Scarfing it up. October 27, 2008Posted by ourfriendben in homesteading, wit and wisdom.
Tags: Kathryn Hall, Plant Whatever Brings You Joy, Scarf Initiative
Silence Dogood here. Today, I’ll finish knitting a scarf, cast it off my needles, and put it in the mail. But it’s not just any scarf. It’s a very special scarf I knitted for Kathryn Hall and her Scarf Initiative, one of almost 80 scarves people like me are sending her way.
Kathryn, whose blog, Plant Whatever Brings You Joy (http://plantwhateverbringsyoujoy.com/), is a perennial favorite on Blotanical, Stuart Robinson’s brilliant compendium of gardening blogs, decided early this summer to do something selfless for children—little girls in particular—who were likely to be very, very cold this winter. That’s because they’re refugees in the foothills of the Himalayas. Kathryn hit on the idea of knitting scarves for the little girls to help them keep warm this winter, but even more, to know that people far, far away loved them and cared about keeping them warm. She blogged about her dream, and other bloggers like yours truly responded. (Some volunteered—how, I’ll never know—to knit 13 scarves!!! Mercy.)
I went off in search of yarn I thought a little girl would love, and came up, thanks to my local yarn shop in nearby Kutztown, Pennsylvania, with a yarn in all the sherbet colors (hot pink, orange, lime green, yellow). I felt in my soul that a little girl would love the bright, varied colors in this scarf, and I started knitting.
I love knitting, because I’m so bad at it. Uh, say what?! Well, you see, I learned to knit at my grandma’s and great-aunt’s knees. They were both extremely accomplished knitters, but the same couldn’t be said of their eager and worshipful pupil. After many visits and many lessons, I finally got the basic idea by about age 8. But sadly, that was the only idea I ever got. I can knit, cast on, cast off, add or drop stitches, compensate for unintentionally adding or dropping stitches. But that’s the beginning and end of what I can do. I can’t even pearl. What this means is that I can’t make anything more complicated than rectangles and squares. I can make scarves, potholders, afghans. I can’t make socks, hats, or mittens, much less sweaters.
So okay, why do I love it? Being freed from expectation also frees me from pressure. I can go out and buy beautiful and fun yarn and then sit back with my needles and enjoy myself. I can sit, mindlessly knitting, and think about whatever comes to mind. I can watch a movie or nature program while my needles continue to work. I can love the feel and sheen and colors of the yarn, the smoothness of the needles, without having to give a moment’s thought to a pattern.

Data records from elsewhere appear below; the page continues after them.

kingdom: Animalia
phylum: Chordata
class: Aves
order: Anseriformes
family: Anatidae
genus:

Last night, while watching a PBS “Nature” program on Arctic wolves, foxes, gyrfalcons, snow geese, and owls, followed by one of our favorite movies, “Galaxy Quest,” I came to the end of my second skein of yarn. This yarn has followed me everywhere, from our home, Hawk’s Haven, in the precise middle of nowhere, Pennsylvania, through our travels in Maryland, Virginia, and West Virginia. By the time it reaches Kathryn’s mailbox, it will have seen a good deal of the East Coast.
Grabbing a yardstick, I measured the scarf, which Kathryn has specified as 5 feet long and 1 foot wide. I’m still 3 inches short. But Kathryn’s November 1st deadline is looming, so I’ll add those additional 3 inches today before I leave the house, and I’ll drop the finished scarf in the mail as I run my afternoon errands.
Needless to say, I’ve followed Kathryn’s scarf saga on her blog, and I’ve been astounded to see the number of roadblocks she’s encountered while trying to do a simple good deed. (I guess that ironic saying, “No good deed goes unpunished,” is in full effect here.) But unlike many, who’d have simply given up, Kathryn has pressed on, tirelessly working to find a way to get our scarves to the people who need them. Bless you, Kathryn! I want to be able to imagine my sherbet-colored scarf delighting some tiny girl as it gets colder and colder in her village. It’s the best Christmas present I could possibly give myself.